We considered proper blinding of caregivers and outcome assessors to be associated with a low risk of bias. If the study authors mentioned only one of those, we considered it unclear whether or not there was potential for bias, and if neither was reported, we considered the potential for bias to be high.

• • ‘Low risk of bias’ refers to studies that reported blinding of caregivers and outcome assessors, identified by a ‘no’ or ‘probably no’ response to risk-of-bias questions Q 2.2 and Q4.1.

• • ‘Unclear risk of bias’ refers to studies that reported blinding of caregivers and outcome assessors, identified by a ‘no’ or ‘probably no’ response to risk-of-bias question Q 2.2 or Q4.1, but not both.

• • ‘High risk of bias’ refers to studies that did not fall into the above two categories.

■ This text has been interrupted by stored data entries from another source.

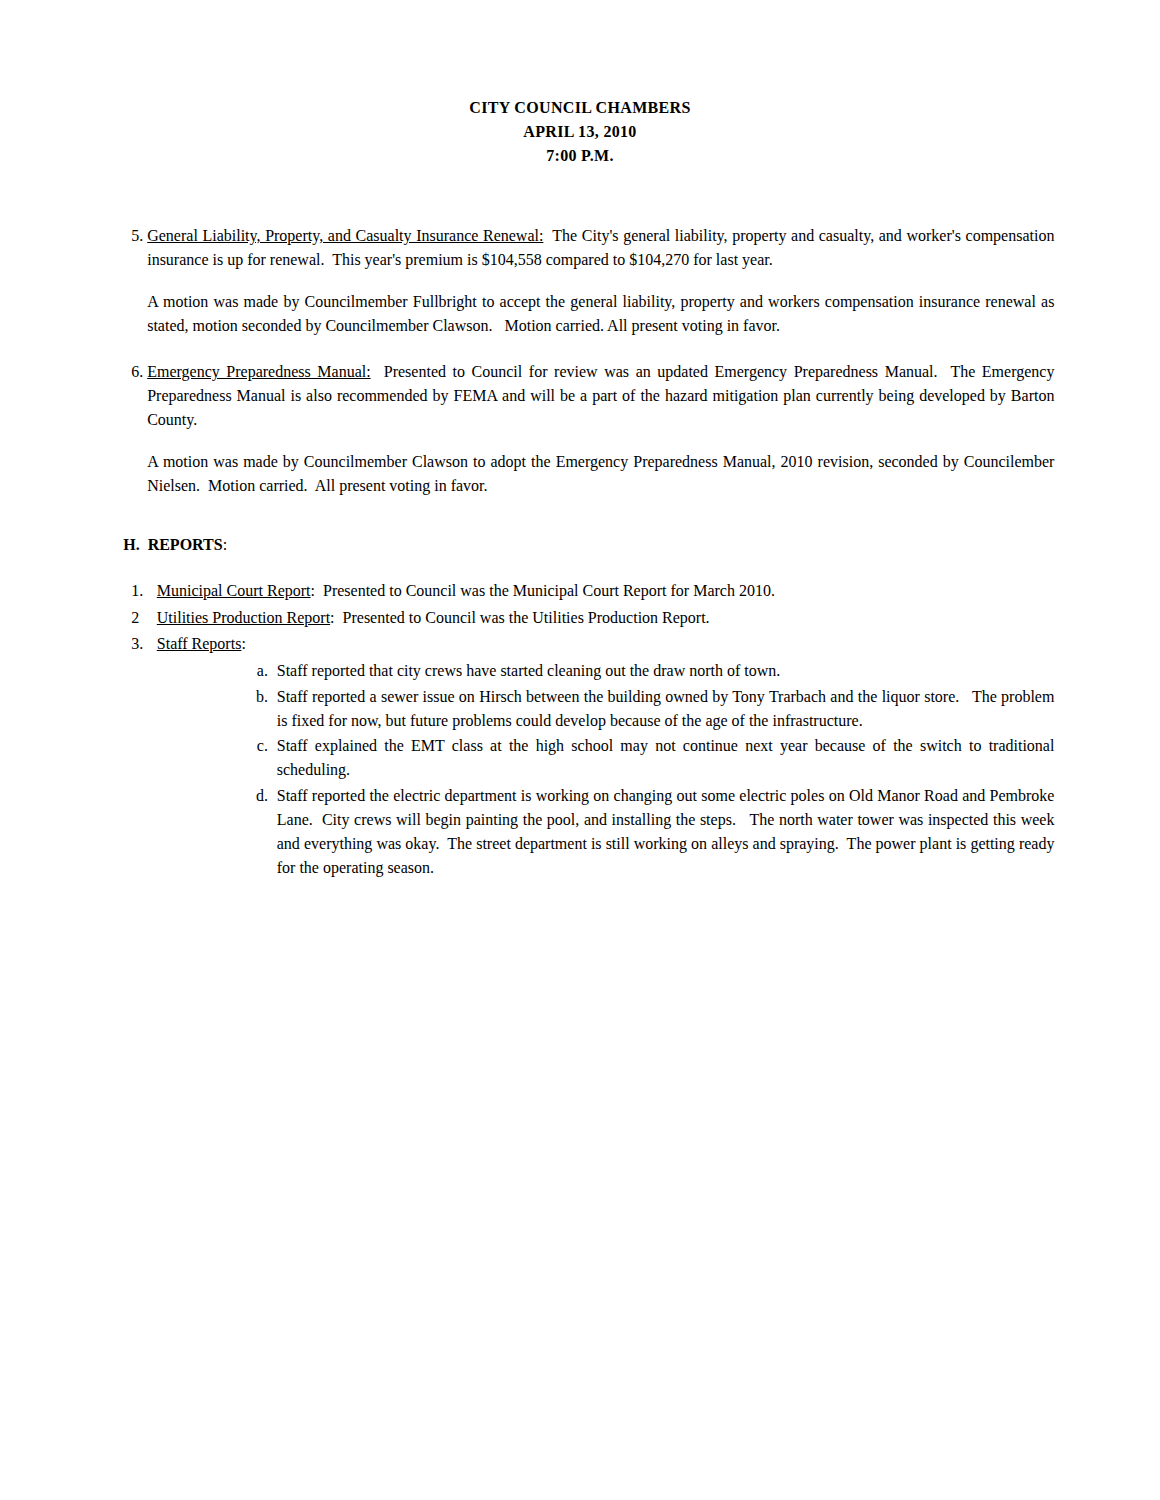CITY COUNCIL CHAMBERS
APRIL 13, 2010
7:00 P.M.
General Liability, Property, and Casualty Insurance Renewal: The City's general liability, property and casualty, and worker's compensation insurance is up for renewal. This year's premium is $104,558 compared to $104,270 for last year.
A motion was made by Councilmember Fullbright to accept the general liability, property and workers compensation insurance renewal as stated, motion seconded by Councilmember Clawson. Motion carried. All present voting in favor.
Emergency Preparedness Manual: Presented to Council for review was an updated Emergency Preparedness Manual. The Emergency Preparedness Manual is also recommended by FEMA and will be a part of the hazard mitigation plan currently being developed by Barton County.
A motion was made by Councilmember Clawson to adopt the Emergency Preparedness Manual, 2010 revision, seconded by Councilember Nielsen. Motion carried. All present voting in favor.
H. REPORTS:
1. Municipal Court Report: Presented to Council was the Municipal Court Report for March 2010.
2 Utilities Production Report: Presented to Council was the Utilities Production Report.
3. Staff Reports:
Staff reported that city crews have started cleaning out the draw north of town.
Staff reported a sewer issue on Hirsch between the building owned by Tony Trarbach and the liquor store. The problem is fixed for now, but future problems could develop because of the age of the infrastructure.
Staff explained the EMT class at the high school may not continue next year because of the switch to traditional scheduling.
Staff reported the electric department is working on changing out some electric poles on Old Manor Road and Pembroke Lane. City crews will begin painting the pool, and installing the steps. The north water tower was inspected this week and everything was okay. The street department is still working on alleys and spraying. The power plant is getting ready for the operating season.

In CINEMA, indirectness refers to how closely the study populations resemble the populations in which the intervention is to be used. Given the narrow eligibility criteria for our meta-analysis, we did not consider indirectness to be an issue. Accordingly, we considered the risk of bias due to indirectness to be low in all of the selected studies. The ability to assess bias across studies in a network meta-analysis is poorly developed. None of the studies that we reviewed had a sufficient number of pairs to make an informative pairwise assessment of small-study effects, so we did not attempt that assessment. For the assessment of imprecision, which indicates if the boundaries of the confidence intervals for the treatment effects could lead to different outcomes, we used 0.8, a clinically important odds ratio that equates to ±0.2231 on the log scale. We used the same odds ratio to assess heterogeneity. We did not present the inconsistency analysis from CINEMA, because that analysis was already conducted as part of the Bayesian analysis.